If you own the latest Sony PlayStation 5 right now, you must be one of the happiest gamers in the world. Fown the line, you're likely to get a lot more for your system because apparently, the PS5 is a developer-favorite console.
WCCFTech reports that the Game Developers Conference recently asked roughly 3000 developers what is their favorite platform to make games on. When the answers came, the top one was no surprise: PC, with 58 percent of the answers. The second placer, however, was the current-gen Sony PlayStation 5. And this is something interesting, considering Sony PlayStation's history with a lot of game devs in the past.
Rounding up the poll answers, the Nintendo Switch is at third place with 38 percent, Xbox Series X/S is at 30 percent, and VR headsets are at 27 percent. And what's the least favorite platform to develop games on? Google Stadia, with a measly 6% of the pie.
So why is the PS5 a developer-friendly system such a big deal? Let's explore this question.
An On-Again, Off-Again Relationship
Game developers and Sony PlayStation platforms haven't had an easy relationship in the past. And this goes back to the best-selling console of all time, the PlayStation 2.
Upon its release, the PS2 didn't exactly have a great lineup of games. People got 29 titles at launch, but they were most anticipating the release of Final Fantasy VII. The problem was, FFVII was nowhere near the PS2 when it launched. Fans only got dull, awkward titles they never loved, like Eternal Ring from then-future Souls developer FromSoftware, and the RPG Evergrace, among others, as reported by PCMAG Asia.
The main issue was the adjustment period developers needed to get acclimated with a new console's hardware and software. Not to mention, they had to learn their way around developing for the PS2 while racing against an immovable launch date set by Sony. As a result, developers struggled mightily trying to make games for a system they didn't know what to do with.
This was also the same exact problem with the PS3. When it was released in 2006, the console was extremely notorious for being a pain in the neck to develop games. It was mainly because of the PS3's Cell Processor, which was insanely advanced for its time (actually, even today). Developers just didn't know how to maximize the hardware on the console, and as such was the cause for half of the game studios during its life cycle going under, as reported on Escapist Magazine.
Change Came, And It Was Good
It wasn't only until the switch to x86 architecture on the last-gen PlayStation 4 that developers started loving Sony again. In software terms, x86 is basically common PC architecture, which led to consistent success for the PS3's successor. As a result, the Sony PlayStation 4 was the fastest console to 100 million unit sales, an achievement it unlocked (pun intended) back in 2019.
Now, it's the PS5's turn. Also, based on x86 and virtually emulating a high-end gaming computer in terms of hardware, the Sony PlayStation 5 is likely going to see a lot more high-quality games for its entire life cycle. As the second-easiest console to make games for (much more so than the competing Series X and S), it also has serious horsepower under the hood for developers to play around with. They love the console so much, in fact, that they say it has the best architecture in console history, as reported by TweakTown.
The resulting games will feature amazing technology never-seen-before in the video game space, and it's only just the beginning of true next-generation gaming.

:: Information shown ::
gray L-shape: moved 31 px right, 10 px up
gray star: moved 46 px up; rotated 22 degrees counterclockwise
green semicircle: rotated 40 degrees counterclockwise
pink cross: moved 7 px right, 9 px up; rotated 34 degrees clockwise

:: What to produce ::
In the article above on game developers and the PlayStation 5, copy out word for word everything from "Now, it's the" down to "reported by TweakTown.".

:: Answer space ::
Now, it's the PS5's turn. Also, based on x86 and virtually emulating a high-end gaming computer in terms of hardware, the Sony PlayStation 5 is likely going to see a lot more high-quality games for its entire life cycle. As the second-easiest console to make games for (much more so than the competing Series X and S), it also has serious horsepower under the hood for developers to play around with. They love the console so much, in fact, that they say it has the best architecture in console history, as reported by TweakTown.